Finger steaks
Finger steaks consist of 2–3” long by 1/2" wide strips of steak (usually sirloin), battered with a tempura-like batter, and deep-fried in oil. Typically they are served with French fries and a buttered piece of thick toast. They are commonly found in restaurants, bars, and fast-food joints (either handmade or of the frozen variety) in Southern Idaho and less frequently in nearby states but are not well known outside the Inland Northwest.
History
Finger steaks are purported to have been first served in a restaurant setting at Boise, Idaho’s “Milo’s Torch Lounge” (aka The Torch) in 1957. Milo Bybee claimed to have invented finger steaks while wondering what to do with leftover tenderloin scraps when he was working as a butcher for the U.S. Forest Service in McCall. Bybee went to work as a chef at the Torch in 1946.[1] Others claim that Milo himself did not invent the recipe but that it was passed onto him by the original owners of The Torch.[2] Either way, Finger Steaks are somewhat of a local specialty in Boise with many different homemade varieties.

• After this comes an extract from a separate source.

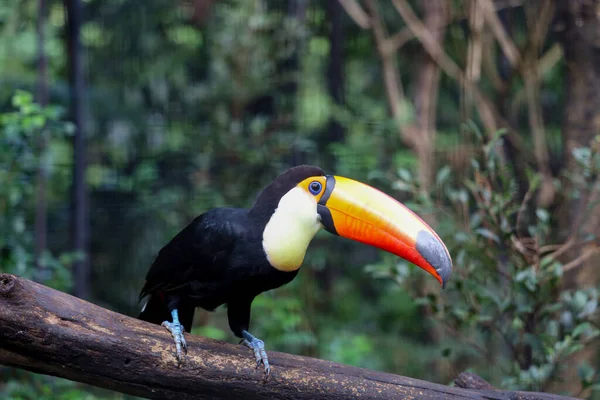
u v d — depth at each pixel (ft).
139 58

Their legendary origin is so closely tied to Idaho that one suggestion for the Idaho state quarter design was to “do something with the fact that Idaho is the home of finger steaks” submitted to the state arts commission on a napkin.[3]
Finger steaks were produced as a frozen food by B and D Foods, which was founded in 1972 to supply its Signature Finger steak to a chain of fast food restaurants,[4] the Red Steer, a now defunct chain of fast food burger joints in Idaho.